Russell Moore’s new book asks all the right questions, and it calls evangelicals to ask all the right questions too: about our own institutions, our own personal integrity, and about a culture largely down on evangelicals.
Losing Our Religion: An Altar Call for Evangelical America isn’t the hand-wringing screed some of Moore’s harshest critics—of whom there are plenty—probably think it is. Still, he doesn’t pull any punches, whether in diagnosing problems within American evangelicalism or in offering pastoral prescriptions at the end of each chapter. Before becoming editor-in-chief at Christianity Today, Moore spent decades as a pastor, seminary professor, and leader in the Southern Baptist Convention. He left his post at the Ethics and Religious Liberty Commission—the SBC’s public policy arm—in 2021, and later the denomination itself after it bungled a number of sex scandals. Perhaps most notably, Moore became something of a whipping boy for many in the denomination—and in broader evangelicalism—during the Trump era, because of his vocal derision of the former president and his criticism of how evangelical churches have approached issues like race and politics.
Moore focuses Losing Our Religion on a handful of wider issues in which he sees American evangelicals largely failing to live up to their own theology: credibility, authority, identity, integrity, and stability.
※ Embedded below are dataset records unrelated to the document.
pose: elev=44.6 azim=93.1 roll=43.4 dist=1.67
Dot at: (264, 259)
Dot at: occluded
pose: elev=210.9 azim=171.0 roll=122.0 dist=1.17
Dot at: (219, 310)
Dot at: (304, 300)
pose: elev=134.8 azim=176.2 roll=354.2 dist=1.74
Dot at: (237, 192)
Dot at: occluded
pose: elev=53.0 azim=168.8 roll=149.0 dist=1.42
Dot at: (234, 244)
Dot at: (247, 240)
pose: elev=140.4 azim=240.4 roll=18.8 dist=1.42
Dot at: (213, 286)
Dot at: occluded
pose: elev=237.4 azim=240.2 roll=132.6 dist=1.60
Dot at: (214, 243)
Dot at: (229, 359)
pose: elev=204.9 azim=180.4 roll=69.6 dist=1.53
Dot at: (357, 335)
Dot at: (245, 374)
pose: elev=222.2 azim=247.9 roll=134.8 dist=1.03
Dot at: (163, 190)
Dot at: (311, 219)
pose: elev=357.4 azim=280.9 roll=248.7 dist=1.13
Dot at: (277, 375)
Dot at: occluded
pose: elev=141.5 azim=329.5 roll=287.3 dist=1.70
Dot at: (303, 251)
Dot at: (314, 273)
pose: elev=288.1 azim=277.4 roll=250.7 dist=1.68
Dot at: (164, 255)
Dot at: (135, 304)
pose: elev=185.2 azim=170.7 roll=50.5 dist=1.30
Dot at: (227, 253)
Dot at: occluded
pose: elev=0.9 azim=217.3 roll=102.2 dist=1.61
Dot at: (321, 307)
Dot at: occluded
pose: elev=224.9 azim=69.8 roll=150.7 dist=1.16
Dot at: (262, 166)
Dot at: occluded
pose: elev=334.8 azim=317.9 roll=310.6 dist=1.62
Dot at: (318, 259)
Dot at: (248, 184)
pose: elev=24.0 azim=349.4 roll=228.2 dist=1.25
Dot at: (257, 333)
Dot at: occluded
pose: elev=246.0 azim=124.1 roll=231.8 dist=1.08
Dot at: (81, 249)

He’s at his best when he turns particular shibboleths in on themselves, highlighting how they are not only wrong in themselves but also fail to achieve their desired ends.
Take Christian nationalism, which Moore defines as “the use of Christian words, symbols, or rituals as a means to the end of shoring up an ethnic or national identity.” Those who carry its banner—such as some January 6 insurrectionists—and back a “politically enthusiastic version of Christianity” or a “religiously informed patriotism” may think they are doing their Christian duty by baptizing the law of the land. But Moore argues they’re actually imitating the enemy they seek to fight: “Christian nationalism cannot turn back secularism, because it is just another form of it.”